Description of the task: Without skipping anything, write out each record below exactly.

Extracted records:
☆ ☆ ☆ ☆ ☆

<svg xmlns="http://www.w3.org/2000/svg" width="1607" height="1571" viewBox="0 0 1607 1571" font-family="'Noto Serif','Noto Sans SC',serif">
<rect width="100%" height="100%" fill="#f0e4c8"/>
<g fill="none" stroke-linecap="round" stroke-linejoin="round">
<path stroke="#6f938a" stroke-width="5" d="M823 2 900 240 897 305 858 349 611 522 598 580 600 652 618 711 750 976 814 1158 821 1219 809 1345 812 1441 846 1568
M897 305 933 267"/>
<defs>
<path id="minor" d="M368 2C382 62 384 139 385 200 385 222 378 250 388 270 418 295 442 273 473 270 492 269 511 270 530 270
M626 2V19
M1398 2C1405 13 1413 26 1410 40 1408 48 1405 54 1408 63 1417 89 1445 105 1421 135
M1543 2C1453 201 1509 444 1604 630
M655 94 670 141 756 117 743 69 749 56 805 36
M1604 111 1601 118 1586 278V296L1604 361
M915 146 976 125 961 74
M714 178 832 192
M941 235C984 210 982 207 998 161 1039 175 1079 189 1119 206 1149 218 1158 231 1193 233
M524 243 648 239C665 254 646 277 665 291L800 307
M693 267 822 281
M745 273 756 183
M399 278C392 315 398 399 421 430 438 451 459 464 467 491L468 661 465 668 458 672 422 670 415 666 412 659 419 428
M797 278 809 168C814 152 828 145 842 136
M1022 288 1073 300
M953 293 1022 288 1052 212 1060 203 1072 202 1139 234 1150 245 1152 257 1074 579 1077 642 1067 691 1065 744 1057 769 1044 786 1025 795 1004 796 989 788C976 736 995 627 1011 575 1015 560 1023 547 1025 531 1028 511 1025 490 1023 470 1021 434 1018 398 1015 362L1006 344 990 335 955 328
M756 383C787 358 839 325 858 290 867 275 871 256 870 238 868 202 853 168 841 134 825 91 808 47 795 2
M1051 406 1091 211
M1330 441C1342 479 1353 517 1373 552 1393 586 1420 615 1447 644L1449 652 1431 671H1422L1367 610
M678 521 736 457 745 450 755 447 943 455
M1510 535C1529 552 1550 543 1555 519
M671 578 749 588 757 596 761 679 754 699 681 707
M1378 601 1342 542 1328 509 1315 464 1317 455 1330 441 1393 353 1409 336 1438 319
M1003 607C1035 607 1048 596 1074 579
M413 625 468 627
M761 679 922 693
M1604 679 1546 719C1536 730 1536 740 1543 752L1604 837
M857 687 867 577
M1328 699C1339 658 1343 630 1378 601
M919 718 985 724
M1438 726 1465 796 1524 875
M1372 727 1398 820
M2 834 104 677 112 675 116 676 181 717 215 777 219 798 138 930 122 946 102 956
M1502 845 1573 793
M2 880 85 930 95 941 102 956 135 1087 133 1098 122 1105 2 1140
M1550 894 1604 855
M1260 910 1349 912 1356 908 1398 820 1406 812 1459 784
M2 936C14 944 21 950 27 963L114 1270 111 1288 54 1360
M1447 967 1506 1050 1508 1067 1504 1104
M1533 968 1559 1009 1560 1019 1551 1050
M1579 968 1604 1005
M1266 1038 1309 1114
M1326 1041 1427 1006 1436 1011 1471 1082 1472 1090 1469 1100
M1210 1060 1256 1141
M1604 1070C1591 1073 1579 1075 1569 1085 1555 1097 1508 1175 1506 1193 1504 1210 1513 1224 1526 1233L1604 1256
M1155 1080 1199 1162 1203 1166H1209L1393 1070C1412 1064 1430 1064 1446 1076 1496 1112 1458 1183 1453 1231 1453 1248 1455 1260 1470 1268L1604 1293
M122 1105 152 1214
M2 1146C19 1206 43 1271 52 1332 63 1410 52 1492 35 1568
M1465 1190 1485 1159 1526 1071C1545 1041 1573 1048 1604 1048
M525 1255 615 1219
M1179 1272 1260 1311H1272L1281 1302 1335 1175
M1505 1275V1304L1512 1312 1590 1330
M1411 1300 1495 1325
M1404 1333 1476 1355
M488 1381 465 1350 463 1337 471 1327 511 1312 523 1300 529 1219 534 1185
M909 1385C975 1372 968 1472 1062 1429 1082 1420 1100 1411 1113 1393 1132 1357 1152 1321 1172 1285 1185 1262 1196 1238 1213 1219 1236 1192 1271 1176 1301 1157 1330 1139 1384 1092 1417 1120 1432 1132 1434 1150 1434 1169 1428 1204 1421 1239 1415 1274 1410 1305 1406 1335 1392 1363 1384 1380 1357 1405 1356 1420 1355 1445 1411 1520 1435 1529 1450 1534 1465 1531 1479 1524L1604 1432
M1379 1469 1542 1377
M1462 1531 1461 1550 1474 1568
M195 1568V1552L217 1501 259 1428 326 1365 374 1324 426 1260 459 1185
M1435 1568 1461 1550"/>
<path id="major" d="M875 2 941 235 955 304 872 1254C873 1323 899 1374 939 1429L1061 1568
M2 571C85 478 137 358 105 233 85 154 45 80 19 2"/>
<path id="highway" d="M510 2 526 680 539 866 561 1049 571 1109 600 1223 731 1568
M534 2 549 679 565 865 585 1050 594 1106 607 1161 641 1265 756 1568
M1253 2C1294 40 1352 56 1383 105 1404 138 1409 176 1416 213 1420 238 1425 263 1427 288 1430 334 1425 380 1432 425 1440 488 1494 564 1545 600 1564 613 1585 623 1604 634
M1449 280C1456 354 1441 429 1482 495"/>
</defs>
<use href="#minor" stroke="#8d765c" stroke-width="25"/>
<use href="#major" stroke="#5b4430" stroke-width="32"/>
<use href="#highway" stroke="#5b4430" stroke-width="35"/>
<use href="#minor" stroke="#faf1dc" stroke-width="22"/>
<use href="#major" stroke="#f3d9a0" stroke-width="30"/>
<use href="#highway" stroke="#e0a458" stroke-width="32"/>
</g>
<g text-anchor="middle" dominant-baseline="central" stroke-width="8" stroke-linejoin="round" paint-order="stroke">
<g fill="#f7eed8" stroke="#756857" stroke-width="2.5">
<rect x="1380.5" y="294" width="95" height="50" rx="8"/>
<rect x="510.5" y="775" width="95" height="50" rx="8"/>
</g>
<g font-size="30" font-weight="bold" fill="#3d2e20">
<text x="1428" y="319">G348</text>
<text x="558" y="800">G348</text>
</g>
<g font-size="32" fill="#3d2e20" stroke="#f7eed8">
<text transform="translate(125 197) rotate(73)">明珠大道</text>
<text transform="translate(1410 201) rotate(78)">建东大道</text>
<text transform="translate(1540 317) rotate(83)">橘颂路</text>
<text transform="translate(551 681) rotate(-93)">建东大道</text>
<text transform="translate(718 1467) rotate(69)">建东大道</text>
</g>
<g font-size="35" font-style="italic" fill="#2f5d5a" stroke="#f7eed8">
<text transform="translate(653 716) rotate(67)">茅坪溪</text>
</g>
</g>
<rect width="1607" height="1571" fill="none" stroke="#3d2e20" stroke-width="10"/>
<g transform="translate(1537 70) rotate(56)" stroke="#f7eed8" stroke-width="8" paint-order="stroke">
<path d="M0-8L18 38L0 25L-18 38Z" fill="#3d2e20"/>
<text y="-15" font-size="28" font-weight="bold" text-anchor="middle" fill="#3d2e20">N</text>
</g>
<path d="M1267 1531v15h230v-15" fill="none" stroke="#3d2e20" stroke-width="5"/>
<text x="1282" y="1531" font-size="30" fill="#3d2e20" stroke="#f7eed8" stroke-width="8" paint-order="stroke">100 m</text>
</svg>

☆ ☆ ☆ ☆ ☆

Solution below:
<svg xmlns="http://www.w3.org/2000/svg" width="1607" height="1571" viewBox="0 0 1607 1571" font-family="'Noto Serif','Noto Sans SC',serif">
<rect width="100%" height="100%" fill="#f0e4c8"/>
<g fill="none" stroke-linecap="round" stroke-linejoin="round">
<path stroke="#6f938a" stroke-width="5" d="M823 2 900 240 897 305 858 349 611 522 598 580 600 652 618 711 750 976 814 1158 821 1219 809 1345 812 1441 846 1568
M897 305 933 267"/>
<defs>
<path id="minor" d="M368 2C382 62 384 139 385 200 385 222 378 250 388 270 418 295 442 273 473 270 492 269 511 270 530 270
M626 2V19
M1398 2C1405 13 1413 26 1410 40 1408 48 1405 54 1408 63 1417 89 1445 105 1421 135
M1543 2C1453 201 1509 444 1604 630
M655 94 670 141 756 117 743 69 749 56 805 36
M1604 111 1601 118 1586 278V296L1604 361
M915 146 976 125 961 74
M714 178 832 192
M941 235C984 210 982 207 998 161 1039 175 1079 189 1119 206 1149 218 1158 231 1193 233
M524 243 648 239C665 254 646 277 665 291L800 307
M693 267 822 281
M745 273 756 183
M399 278C392 315 398 399 421 430 438 451 459 464 467 491L468 661 465 668 458 672 422 670 415 666 412 659 419 428
M797 278 809 168C814 152 828 145 842 136
M1022 288 1073 300
M953 293 1022 288 1052 212 1060 203 1072 202 1139 234 1150 245 1152 257 1074 579 1077 642 1067 691 1065 744 1057 769 1044 786 1025 795 1004 796 989 788C976 736 995 627 1011 575 1015 560 1023 547 1025 531 1028 511 1025 490 1023 470 1021 434 1018 398 1015 362L1006 344 990 335 955 328
M756 383C787 358 839 325 858 290 867 275 871 256 870 238 868 202 853 168 841 134 825 91 808 47 795 2
M1051 406 1091 211
M1330 441C1342 479 1353 517 1373 552 1393 586 1420 615 1447 644L1449 652 1431 671H1422L1367 610
M678 521 736 457 745 450 755 447 943 455
M1510 535C1529 552 1550 543 1555 519
M671 578 749 588 757 596 761 679 754 699 681 707
M1378 601 1342 542 1328 509 1315 464 1317 455 1330 441 1393 353 1409 336 1438 319
M1003 607C1035 607 1048 596 1074 579
M413 625 468 627
M761 679 922 693
M1604 679 1546 719C1536 730 1536 740 1543 752L1604 837
M857 687 867 577
M1328 699C1339 658 1343 630 1378 601
M919 718 985 724
M1438 726 1465 796 1524 875
M1372 727 1398 820
M2 834 104 677 112 675 116 676 181 717 215 777 219 798 138 930 122 946 102 956
M1502 845 1573 793
M2 880 85 930 95 941 102 956 135 1087 133 1098 122 1105 2 1140
M1550 894 1604 855
M1260 910 1349 912 1356 908 1398 820 1406 812 1459 784
M2 936C14 944 21 950 27 963L114 1270 111 1288 54 1360
M1447 967 1506 1050 1508 1067 1504 1104
M1533 968 1559 1009 1560 1019 1551 1050
M1579 968 1604 1005
M1266 1038 1309 1114
M1326 1041 1427 1006 1436 1011 1471 1082 1472 1090 1469 1100
M1210 1060 1256 1141
M1604 1070C1591 1073 1579 1075 1569 1085 1555 1097 1508 1175 1506 1193 1504 1210 1513 1224 1526 1233L1604 1256
M1155 1080 1199 1162 1203 1166H1209L1393 1070C1412 1064 1430 1064 1446 1076 1496 1112 1458 1183 1453 1231 1453 1248 1455 1260 1470 1268L1604 1293
M122 1105 152 1214
M2 1146C19 1206 43 1271 52 1332 63 1410 52 1492 35 1568
M1465 1190 1485 1159 1526 1071C1545 1041 1573 1048 1604 1048
M525 1255 615 1219
M1179 1272 1260 1311H1272L1281 1302 1335 1175
M1505 1275V1304L1512 1312 1590 1330
M1411 1300 1495 1325
M1404 1333 1476 1355
M488 1381 465 1350 463 1337 471 1327 511 1312 523 1300 529 1219 534 1185
M909 1385C975 1372 968 1472 1062 1429 1082 1420 1100 1411 1113 1393 1132 1357 1152 1321 1172 1285 1185 1262 1196 1238 1213 1219 1236 1192 1271 1176 1301 1157 1330 1139 1384 1092 1417 1120 1432 1132 1434 1150 1434 1169 1428 1204 1421 1239 1415 1274 1410 1305 1406 1335 1392 1363 1384 1380 1357 1405 1356 1420 1355 1445 1411 1520 1435 1529 1450 1534 1465 1531 1479 1524L1604 1432
M1379 1469 1542 1377
M1462 1531 1461 1550 1474 1568
M195 1568V1552L217 1501 259 1428 326 1365 374 1324 426 1260 459 1185
M1435 1568 1461 1550"/>
<path id="major" d="M875 2 941 235 955 304 872 1254C873 1323 899 1374 939 1429L1061 1568
M2 571C85 478 137 358 105 233 85 154 45 80 19 2"/>
<path id="highway" d="M510 2 526 680 539 866 561 1049 571 1109 600 1223 731 1568
M534 2 549 679 565 865 585 1050 594 1106 607 1161 641 1265 756 1568
M1253 2C1294 40 1352 56 1383 105 1404 138 1409 176 1416 213 1420 238 1425 263 1427 288 1430 334 1425 380 1432 425 1440 488 1494 564 1545 600 1564 613 1585 623 1604 634
M1449 280C1456 354 1441 429 1482 495"/>
</defs>
<use href="#minor" stroke="#8d765c" stroke-width="25"/>
<use href="#major" stroke="#5b4430" stroke-width="32"/>
<use href="#highway" stroke="#5b4430" stroke-width="35"/>
<use href="#minor" stroke="#faf1dc" stroke-width="22"/>
<use href="#major" stroke="#f3d9a0" stroke-width="30"/>
<use href="#highway" stroke="#e0a458" stroke-width="32"/>
</g>
<g text-anchor="middle" dominant-baseline="central" stroke-width="8" stroke-linejoin="round" paint-order="stroke">
<g fill="#f7eed8" stroke="#756857" stroke-width="2.5">
<rect x="1380.5" y="294" width="95" height="50" rx="8"/>
<rect x="510.5" y="775" width="95" height="50" rx="8"/>
</g>
<g font-size="30" font-weight="bold" fill="#3d2e20">
<text x="1428" y="319">G348</text>
<text x="558" y="800">G348</text>
</g>
<g font-size="32" fill="#3d2e20" stroke="#f7eed8">
<text transform="translate(125 197) rotate(73)">明珠大道</text>
<text transform="translate(1410 201) rotate(78)">建东大道</text>
<text transform="translate(1540 317) rotate(83)">橘颂路</text>
<text transform="translate(551 681) rotate(-93)">建东大道</text>
<text transform="translate(718 1467) rotate(69)">建东大道</text>
</g>
<g font-size="35" font-style="italic" fill="#2f5d5a" stroke="#f7eed8">
<text transform="translate(653 716) rotate(67)">茅坪溪</text>
</g>
</g>
<rect width="1607" height="1571" fill="none" stroke="#3d2e20" stroke-width="10"/>
<g transform="translate(1537 70) rotate(56)" stroke="#f7eed8" stroke-width="8" paint-order="stroke">
<path d="M0-8L18 38L0 25L-18 38Z" fill="#3d2e20"/>
<text y="-15" font-size="28" font-weight="bold" text-anchor="middle" fill="#3d2e20">N</text>
</g>
<path d="M1267 1531v15h230v-15" fill="none" stroke="#3d2e20" stroke-width="5"/>
<text x="1282" y="1531" font-size="30" fill="#3d2e20" stroke="#f7eed8" stroke-width="8" paint-order="stroke">100 m</text>
</svg>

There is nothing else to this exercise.